The effective tax rates (expressed as a percentage of Jacob’s actual profit) are £(400 +1,000+ 548) / £1,000 = 195% with one child and £(400+1,000 + 1,637) / £1,000 = 304% with four children.

5. Commentary

5.1. The four Examples above demonstrate that although the Clause 24 provisions achieve the objective of restricting the rate of tax relief on finance costs to the basic rate (see Example One), they can in the process:

5.1.1. Create tax liabilities that exceed the amount of the actual profits from the residential letting income on which they are charged (see Examples Two and Four) - particularly where the borrowings are relatively high in comparison to the current measure of profitability; and

5.1.2. Create collateral tax liabilities because of the interaction with the HICBC such that:

5.1.2.1. The additional tax resulting from the Clause 24 provisions is not 20% of the disallowed finance costs but between 31% and 52% of those costs depending on the number of children in respect of whom a HICBC arises and

5.1.2.2. The adjusted tax liability on the residential property letting income could (see Example Four) be as high as three times the actual profit from the activity.

5.2. The possibility of an individual having a tax liability that is greater than the actual profit from the activity on which the tax is being charged is of particular concern in the context of an activity like property investment. The borrowing that gives rise to the finance costs will have been undertaken by reference to the law as it existed when the loan was taken out – at a time when there was no reason to anticipate this divergence between the measure of profitability for commercial and taxation purposes. Borrowings in respect of property acquisitions are necessarily of a long-term nature. They cannot be readily repaid so the introduction of the proposed restriction has something of a retroactive quality to it.
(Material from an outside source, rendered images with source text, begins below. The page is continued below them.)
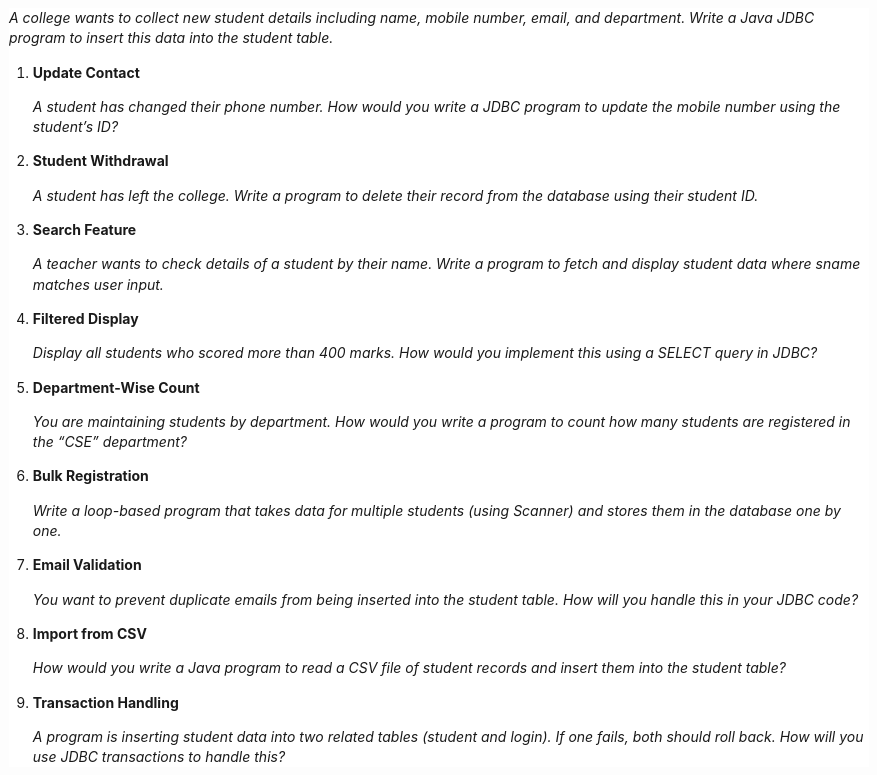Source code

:    *A college wants to collect new student details including name, mobile number, email, and department. Write a Java JDBC program to insert this data into the student table.*

1. **Update Contact**

   *A student has changed their phone number. How would you write a JDBC program to update the mobile number using the student’s ID?*

1. **Student Withdrawal**

   *A student has left the college. Write a program to delete their record from the database using their student ID.*

1. **Search Feature**

   *A teacher wants to check details of a student by their name. Write a program to fetch and display student data where sname matches user input.*

1. **Filtered Display**

   *Display all students who scored more than 400 marks. How would you implement this using a SELECT query in JDBC?*

1. **Department-Wise Count**

   *You are maintaining students by department. How would you write a program to count how many students are registered in the “CSE” department?*

1. **Bulk Registration**

   *Write a loop-based program that takes data for multiple students (using Scanner) and stores them in the database one by one.*

1. **Email Validation**

   *You want to prevent duplicate emails from being inserted into the student table. How will you handle this in your JDBC code?*

1. **Import from CSV**

   *How would you write a Java program to read a CSV file of student records and insert them into the student table?*

1. **Transaction Handling**

   *A program is inserting student data into two related tables (student and login). If one fails, both should roll back. How will you use JDBC transactions to handle this?*

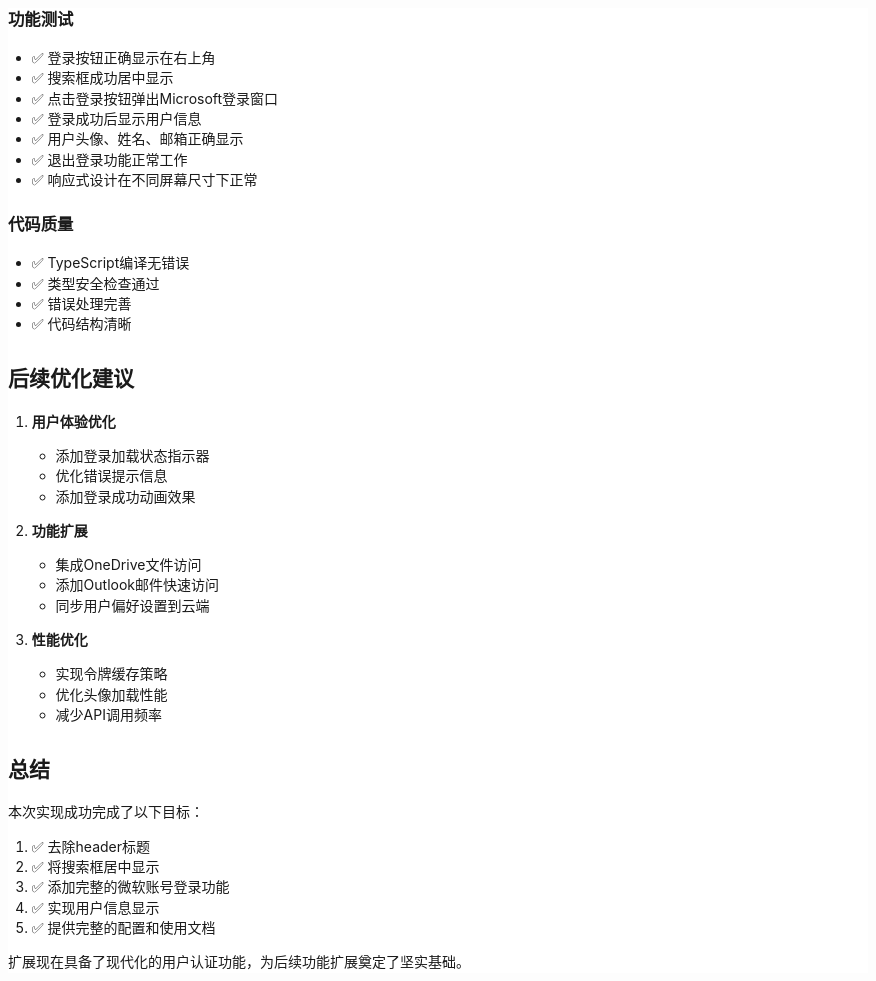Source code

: ### 功能测试
- ✅ 登录按钮正确显示在右上角
- ✅ 搜索框成功居中显示
- ✅ 点击登录按钮弹出Microsoft登录窗口
- ✅ 登录成功后显示用户信息
- ✅ 用户头像、姓名、邮箱正确显示
- ✅ 退出登录功能正常工作
- ✅ 响应式设计在不同屏幕尺寸下正常

### 代码质量
- ✅ TypeScript编译无错误
- ✅ 类型安全检查通过
- ✅ 错误处理完善
- ✅ 代码结构清晰

## 后续优化建议

1. **用户体验优化**
   - 添加登录加载状态指示器
   - 优化错误提示信息
   - 添加登录成功动画效果

2. **功能扩展**
   - 集成OneDrive文件访问
   - 添加Outlook邮件快速访问
   - 同步用户偏好设置到云端

3. **性能优化**
   - 实现令牌缓存策略
   - 优化头像加载性能
   - 减少API调用频率

## 总结

本次实现成功完成了以下目标：
1. ✅ 去除header标题
2. ✅ 将搜索框居中显示
3. ✅ 添加完整的微软账号登录功能
4. ✅ 实现用户信息显示
5. ✅ 提供完整的配置和使用文档

扩展现在具备了现代化的用户认证功能，为后续功能扩展奠定了坚实基础。 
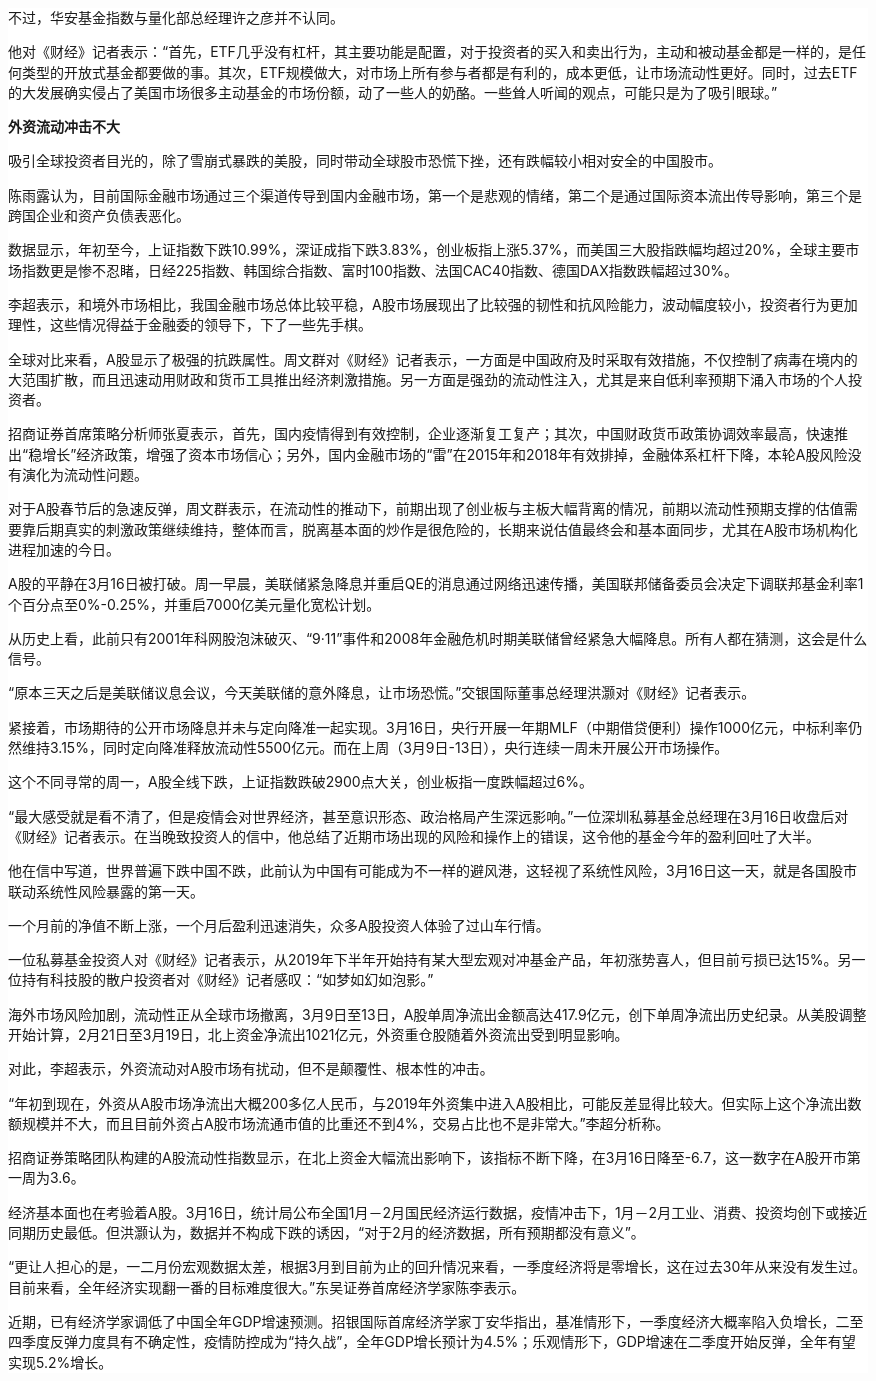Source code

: 不过，华安基金指数与量化部总经理许之彦并不认同。

他对《财经》记者表示：“首先，ETF几乎没有杠杆，其主要功能是配置，对于投资者的买入和卖出行为，主动和被动基金都是一样的，是任何类型的开放式基金都要做的事。其次，ETF规模做大，对市场上所有参与者都是有利的，成本更低，让市场流动性更好。同时，过去ETF的大发展确实侵占了美国市场很多主动基金的市场份额，动了一些人的奶酪。一些耸人听闻的观点，可能只是为了吸引眼球。”

**外资流动冲击不大**

吸引全球投资者目光的，除了雪崩式暴跌的美股，同时带动全球股市恐慌下挫，还有跌幅较小相对安全的中国股市。

陈雨露认为，目前国际金融市场通过三个渠道传导到国内金融市场，第一个是悲观的情绪，第二个是通过国际资本流出传导影响，第三个是跨国企业和资产负债表恶化。

数据显示，年初至今，上证指数下跌10.99%，深证成指下跌3.83%，创业板指上涨5.37%，而美国三大股指跌幅均超过20%，全球主要市场指数更是惨不忍睹，日经225指数、韩国综合指数、富时100指数、法国CAC40指数、德国DAX指数跌幅超过30%。

李超表示，和境外市场相比，我国金融市场总体比较平稳，A股市场展现出了比较强的韧性和抗风险能力，波动幅度较小，投资者行为更加理性，这些情况得益于金融委的领导下，下了一些先手棋。

全球对比来看，A股显示了极强的抗跌属性。周文群对《财经》记者表示，一方面是中国政府及时采取有效措施，不仅控制了病毒在境内的大范围扩散，而且迅速动用财政和货币工具推出经济刺激措施。另一方面是强劲的流动性注入，尤其是来自低利率预期下涌入市场的个人投资者。

招商证券首席策略分析师张夏表示，首先，国内疫情得到有效控制，企业逐渐复工复产；其次，中国财政货币政策协调效率最高，快速推出“稳增长”经济政策，增强了资本市场信心；另外，国内金融市场的“雷”在2015年和2018年有效排掉，金融体系杠杆下降，本轮A股风险没有演化为流动性问题。

对于A股春节后的急速反弹，周文群表示，在流动性的推动下，前期出现了创业板与主板大幅背离的情况，前期以流动性预期支撑的估值需要靠后期真实的刺激政策继续维持，整体而言，脱离基本面的炒作是很危险的，长期来说估值最终会和基本面同步，尤其在A股市场机构化进程加速的今日。

A股的平静在3月16日被打破。周一早晨，美联储紧急降息并重启QE的消息通过网络迅速传播，美国联邦储备委员会决定下调联邦基金利率1个百分点至0%-0.25%，并重启7000亿美元量化宽松计划。

从历史上看，此前只有2001年科网股泡沫破灭、“9·11”事件和2008年金融危机时期美联储曾经紧急大幅降息。所有人都在猜测，这会是什么信号。

“原本三天之后是美联储议息会议，今天美联储的意外降息，让市场恐慌。”交银国际董事总经理洪灏对《财经》记者表示。

紧接着，市场期待的公开市场降息并未与定向降准一起实现。3月16日，央行开展一年期MLF（中期借贷便利）操作1000亿元，中标利率仍然维持3.15%，同时定向降准释放流动性5500亿元。而在上周（3月9日-13日），央行连续一周未开展公开市场操作。

这个不同寻常的周一，A股全线下跌，上证指数跌破2900点大关，创业板指一度跌幅超过6%。

“最大感受就是看不清了，但是疫情会对世界经济，甚至意识形态、政治格局产生深远影响。”一位深圳私募基金总经理在3月16日收盘后对《财经》记者表示。在当晚致投资人的信中，他总结了近期市场出现的风险和操作上的错误，这令他的基金今年的盈利回吐了大半。

他在信中写道，世界普遍下跌中国不跌，此前认为中国有可能成为不一样的避风港，这轻视了系统性风险，3月16日这一天，就是各国股市联动系统性风险暴露的第一天。

一个月前的净值不断上涨，一个月后盈利迅速消失，众多A股投资人体验了过山车行情。

一位私募基金投资人对《财经》记者表示，从2019年下半年开始持有某大型宏观对冲基金产品，年初涨势喜人，但目前亏损已达15%。另一位持有科技股的散户投资者对《财经》记者感叹：“如梦如幻如泡影。”

海外市场风险加剧，流动性正从全球市场撤离，3月9日至13日，A股单周净流出金额高达417.9亿元，创下单周净流出历史纪录。从美股调整开始计算，2月21日至3月19日，北上资金净流出1021亿元，外资重仓股随着外资流出受到明显影响。

对此，李超表示，外资流动对A股市场有扰动，但不是颠覆性、根本性的冲击。

“年初到现在，外资从A股市场净流出大概200多亿人民币，与2019年外资集中进入A股相比，可能反差显得比较大。但实际上这个净流出数额规模并不大，而且目前外资占A股市场流通市值的比重还不到4%，交易占比也不是非常大。”李超分析称。

招商证券策略团队构建的A股流动性指数显示，在北上资金大幅流出影响下，该指标不断下降，在3月16日降至-6.7，这一数字在A股开市第一周为3.6。

经济基本面也在考验着A股。3月16日，统计局公布全国1月－2月国民经济运行数据，疫情冲击下，1月－2月工业、消费、投资均创下或接近同期历史最低。但洪灏认为，数据并不构成下跌的诱因，“对于2月的经济数据，所有预期都没有意义”。

“更让人担心的是，一二月份宏观数据太差，根据3月到目前为止的回升情况来看，一季度经济将是零增长，这在过去30年从来没有发生过。目前来看，全年经济实现翻一番的目标难度很大。”东吴证券首席经济学家陈李表示。

近期，已有经济学家调低了中国全年GDP增速预测。招银国际首席经济学家丁安华指出，基准情形下，一季度经济大概率陷入负增长，二至四季度反弹力度具有不确定性，疫情防控成为“持久战”，全年GDP增长预计为4.5%；乐观情形下，GDP增速在二季度开始反弹，全年有望实现5.2%增长。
5.3. The prospect of upward movement in interest rates (not considered in the Examples) has the potential to increase the number of individuals who may be significantly impacted by the Clause 24 proposals.

5.4. It is reasonable to expect someone who is now (since 8 July 2015) contemplating the purchase of a residential investment property to take into account the restriction of tax relief on finance costs. However, there appears to be a strong case for some transitional provision over and above the phasing-in of the disallowance of finance costs so that individuals who had relevant borrowings before 8 July 2015 are not exposed to either:

5.4.1. An additional liability of significantly more than 20% of the disallowed finance costs; or

5.4.2. An effective rate of tax by reference to their actual profits approaching or indeed exceeding 100%.

5.5. The inclusion of such a transitional provision could assist residential landlords to assess their position, make necessary adjustments to their activities and if necessary withdraw from residential property investment in a structured and orderly way.

6. Summary

6.1. This submission identifies and demonstrates what appear to be unintended or incompletely considered consequences of the draft legislation.

6.2. It suggests that there should be a transitional capping provision to limit the impact of the restriction of tax relief on finance costs so that the legislation achieves the expressed objective without imposing penal rates of tax in the identified circumstances.

7. The Association of Taxation Technicians

The Association is a charity and the leading professional body for those providing UK tax compliance services. Our primary charitable objective is to promote education and the study of tax administration and practice. One of our key aims is to provide an appropriate qualification for individuals who undertake tax compliance work. Drawing on our members' practical experience and knowledge, we contribute to consultations on the development of the UK tax system and seek to ensure that, for the general public, it is workable and as fair as possible.

The Association has over 7,700 members and Fellows together with over 5,600 students.